Senator Rob Portman of Ohio introduced SESTA in August, which aims to scale back part of Section 230 of the Communications Decency Act, which provides sites with immunity from liability the content that is generated by users. The bill has been criticized by groups such as the Electronic Frontier Foundation, which say that the provision helps protect freedom of expression on the internet.

In a post to Medium, Leighanna Mixter, Wikimedia’s Legal Fellow, says that there’s three principles in the provision that makes Wikipedia’s existence possible. First, CDA 230 helps encourage sites to host content and frees them up from concerns about being prosecuted over user-generated content. SESTA includes language that “expands liability for ‘knowing’ support of certain criminal activity,” that sites could be considered as participating in a crime, and could thus be charged. Mixter says that the wording around “knowing” is vague, and that without clear guidelines, reporting the crime could create a liability for the site.

Secondly, SESTA allows for states to hold sites liable as well, and that the internet needs a single, national standards to work with, rather than 50 separate standards. This would essentially create a huge burden for small sites and companies: they would need to continually monitor not only federal law, but a myriad of state laws, to ensure that they’re complying with them.
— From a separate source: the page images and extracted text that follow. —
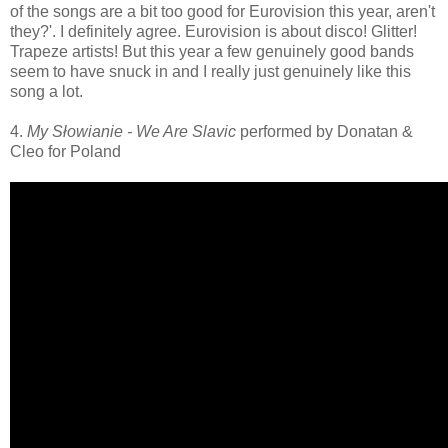
of the songs are a bit too good for Eurovision this year, aren't
they?'. I definitely agree. Eurovision is about disco! Glitter!
Trapeze artists! But this year a few genuinely good bands
seem to have snuck in and I really just genuinely like this
song a lot.
4.
My Słowianie - We Are Slavic
performed by Donatan &
Cleo for Poland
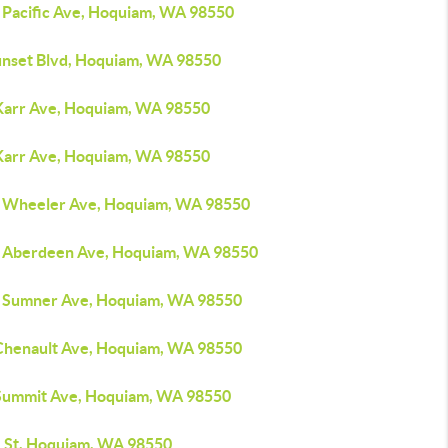
 Pacific Ave, Hoquiam, WA 98550
unset Blvd, Hoquiam, WA 98550
Karr Ave, Hoquiam, WA 98550
Karr Ave, Hoquiam, WA 98550
 Wheeler Ave, Hoquiam, WA 98550
 Aberdeen Ave, Hoquiam, WA 98550
 Sumner Ave, Hoquiam, WA 98550
Chenault Ave, Hoquiam, WA 98550
Summit Ave, Hoquiam, WA 98550
L St, Hoquiam, WA 98550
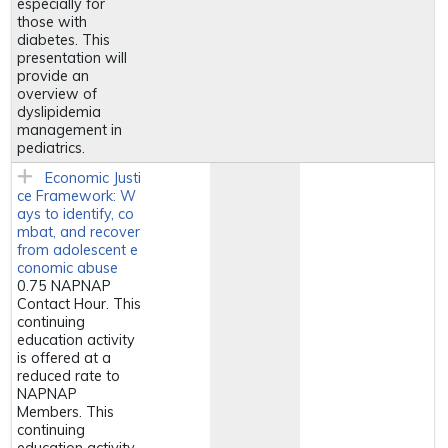
especially for
those with
diabetes. This
presentation will
provide an
overview of
dyslipidemia
management in
pediatrics.
Economic Justi
ce Framework: W
ays to identify, co
mbat, and recover
from adolescent e
conomic abuse
0.75 NAPNAP
Contact Hour. This
continuing
education activity
is offered at a
reduced rate to
NAPNAP
Members. This
continuing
Finally, the foundation says that in many cases, “plaintiffs target online speech, they often go after the website, not the speaker.” It’s far easier to target the platform on which people are breaking the law, rather than tracking down the individuals. Section 230 helps protect sites from this in part, but SESTA could expand the liability that sites will face. “Even if these lawsuits are meritless,” Mixter says, “getting them dismissed demands significant time and resources.” Moreover, CDA 230 isn’t a pass for sites that knowingly facilitate illegal activity: those sites can be prosecuted under the provision.

The concern is that without the protection from CDA 230, smaller sites and companies like Wikipedia could be buried under the threat of prosecution, and could to take measures to protect themselves. Those increased threats could result in higher costs for those companies to operate, by making sure that they’re complying with the law, or by going to court more often. Mixter writes that the impact could be chilling for the future of the web: start ups or other innovative sites might simply never launch over concerns that they might be sued or prosecuted.